Charlie Patterson

Bits of code, reflections, and projects for the sake of learning

Using Regex for Messy Webscraping

Posted at — Jul 12, 2018

People have strong feelings about using regex for parsing html. I understand. When things are as they should be, scraping html using xpaths or css selectors is way better. Python packages like lxml and beautifulsoup do a great job. But things aren’t always as they should be…

or

Div and p tags between h2 tags is not cool. But what’s less cool is horribly inconsistent html across the posts I want to scrape. Xpaths and css selectors just won’t be able to get the job done. Enter regex.
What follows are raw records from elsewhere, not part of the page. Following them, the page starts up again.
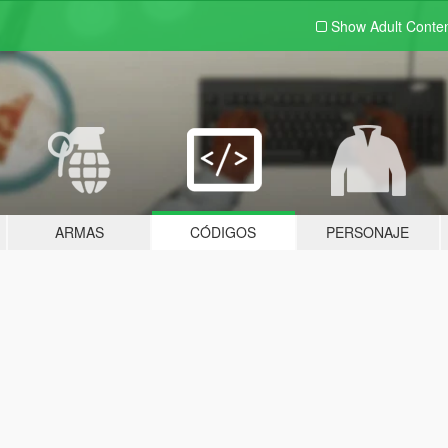
Show Adult
Conte
ARMAS
CÓDIGOS
PERSONAJE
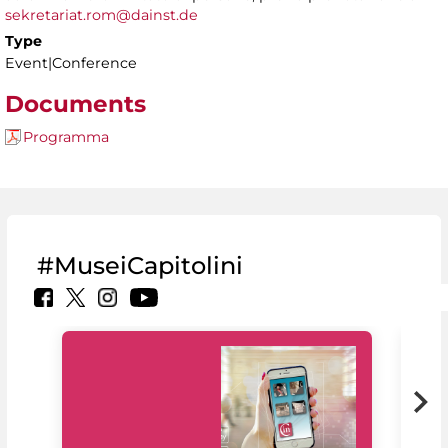
sekretariat.rom@dainst.de
Type
Event|Conference
Documents
Programma
#MuseiCapitolini
MiC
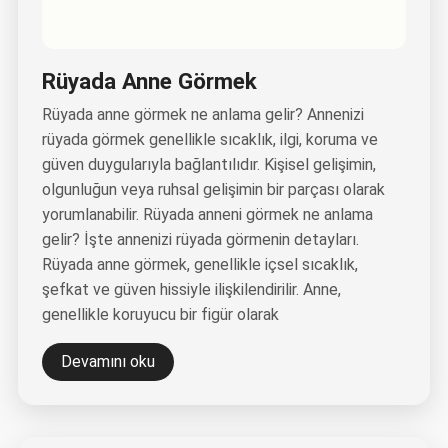
Rüyada Anne Görmek
Rüyada anne görmek ne anlama gelir? Annenizi
rüyada görmek genellikle sıcaklık, ilgi, koruma ve
güven duygularıyla bağlantılıdır. Kişisel gelişimin,
olgunluğun veya ruhsal gelişimin bir parçası olarak
yorumlanabilir. Rüyada anneni görmek ne anlama
gelir? İşte annenizi rüyada görmenin detayları.
Rüyada anne görmek, genellikle içsel sıcaklık,
şefkat ve güven hissiyle ilişkilendirilir. Anne,
genellikle koruyucu bir figür olarak
Devamını oku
With regex I can latch onto what structure exists higher in the DOM tree and flexibly grab content that lives below, in the muck. The key to doing this well is not letting your regex get too complicated.

re.findall(re'>.*?(([0-9]{4}\.[0-9]{2}\-\-[0-9]{4}\.[0-9]{2}\s.*?|[0-9]{4}\.[0-9]{2}\—[0-9]{4}\.[0-9]{2}\s.*?|[0-9]{4}\.[0-9]{2}\-\-\s.*?|[0-9]{4}年.*?))<', higher_level_element)

I started crafting this expression to account for date variations at the beginning of strings I wanted to scrape. Then I stopped myself. If you write something like this, chances are you will have no clue what it does in a few months time. It’s always easier to grab more than you need then filter down to your desired text. I start by grabbing everything between two elements I know won’t change.

title_tag = re.search(r'<h2 class="tit">(.*?)</h2>', body, re.S)
title_tag = title_tag.group()
title = re.findall(r'>([\u4e00-\u9fff].*?)<',title_tag)

Here body is the whole http response and re.s is an abbreviated version of the DOTALL flag. DOTALL allows the ‘.’ wildcard to pickup newlines as well. [\u4e00-\u9fff] is the CJK unicode range for Chinese characters. This pattern does a great job for post titles I’m scraping. But for the body of posts where text can start with dates, this doesn’t do the job. There I use a pattern that will give me everything between ‘>’ and ‘<’.

tag_values = re.findall(r'>[^>]*<',text_tag)

# Find Chinese text and clean.
text = []
for item in tag_values:
    han_check = re.search(r'[\u4e00-\u9fff]', item)
    if han_check != None:
	    clean_string = re.sub(r'[\u3000]?[\r]?[\n]?[\t]?[>]?[<]?', '', item)
	    clean_string = clean_string.strip()
	    text.append(clean_string)

All element values and spaces between elements are output by this pattern. In this case I’m looking for Chinese text, so I build out a few lines to test output matches for Chinese unicode. As you can see I also filter out what I don’t want with re.sub and clear out extra white space.

That’s it! Things can get more complicated than this, but strive I to avoid complexity in my regex. And be careful about using greedy expressions as a cure all. Regex ain’t the first choice for parsing html, but when things get salty it gets the job done.